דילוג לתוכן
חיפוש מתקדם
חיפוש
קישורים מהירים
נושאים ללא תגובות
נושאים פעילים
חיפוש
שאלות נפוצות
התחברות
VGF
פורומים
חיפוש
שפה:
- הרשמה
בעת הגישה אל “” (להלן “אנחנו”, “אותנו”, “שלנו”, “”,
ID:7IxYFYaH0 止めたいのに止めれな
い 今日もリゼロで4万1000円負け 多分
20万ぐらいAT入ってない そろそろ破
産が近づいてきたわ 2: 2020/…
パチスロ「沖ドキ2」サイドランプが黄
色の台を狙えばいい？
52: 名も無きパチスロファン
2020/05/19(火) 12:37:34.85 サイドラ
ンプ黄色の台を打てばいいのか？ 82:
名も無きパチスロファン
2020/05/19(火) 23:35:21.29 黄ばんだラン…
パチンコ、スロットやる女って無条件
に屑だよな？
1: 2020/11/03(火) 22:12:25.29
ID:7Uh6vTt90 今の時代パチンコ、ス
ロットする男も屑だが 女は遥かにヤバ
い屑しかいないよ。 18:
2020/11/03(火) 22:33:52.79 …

#####

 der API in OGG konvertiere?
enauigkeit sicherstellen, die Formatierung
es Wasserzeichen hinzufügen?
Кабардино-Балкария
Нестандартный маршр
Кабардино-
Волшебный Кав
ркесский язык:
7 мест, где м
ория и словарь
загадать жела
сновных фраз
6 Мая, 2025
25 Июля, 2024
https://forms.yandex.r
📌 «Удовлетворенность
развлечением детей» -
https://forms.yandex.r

#####

▶ **EXERCISE PROMPT**: Retype, with no changes, the lines of the records between the line holding "דילוג לתוכן" and the line holding "2020/11/03(火) 22:33:52.79 …", inclusive.

▶ **SOLUTION TO THIS PROBLEM**:
דילוג לתוכן
חיפוש מתקדם
חיפוש
קישורים מהירים
נושאים ללא תגובות
נושאים פעילים
חיפוש
שאלות נפוצות
התחברות
VGF
פורומים
חיפוש
שפה:
- הרשמה
בעת הגישה אל “” (להלן “אנחנו”, “אותנו”, “שלנו”, “”,
ID:7IxYFYaH0 止めたいのに止めれな
い 今日もリゼロで4万1000円負け 多分
20万ぐらいAT入ってない そろそろ破
産が近づいてきたわ 2: 2020/…
パチスロ「沖ドキ2」サイドランプが黄
色の台を狙えばいい？
52: 名も無きパチスロファン
2020/05/19(火) 12:37:34.85 サイドラ
ンプ黄色の台を打てばいいのか？ 82:
名も無きパチスロファン
2020/05/19(火) 23:35:21.29 黄ばんだラン…
パチンコ、スロットやる女って無条件
に屑だよな？
1: 2020/11/03(火) 22:12:25.29
ID:7Uh6vTt90 今の時代パチンコ、ス
ロットする男も屑だが 女は遥かにヤバ
い屑しかいないよ。 18:
2020/11/03(火) 22:33:52.79 …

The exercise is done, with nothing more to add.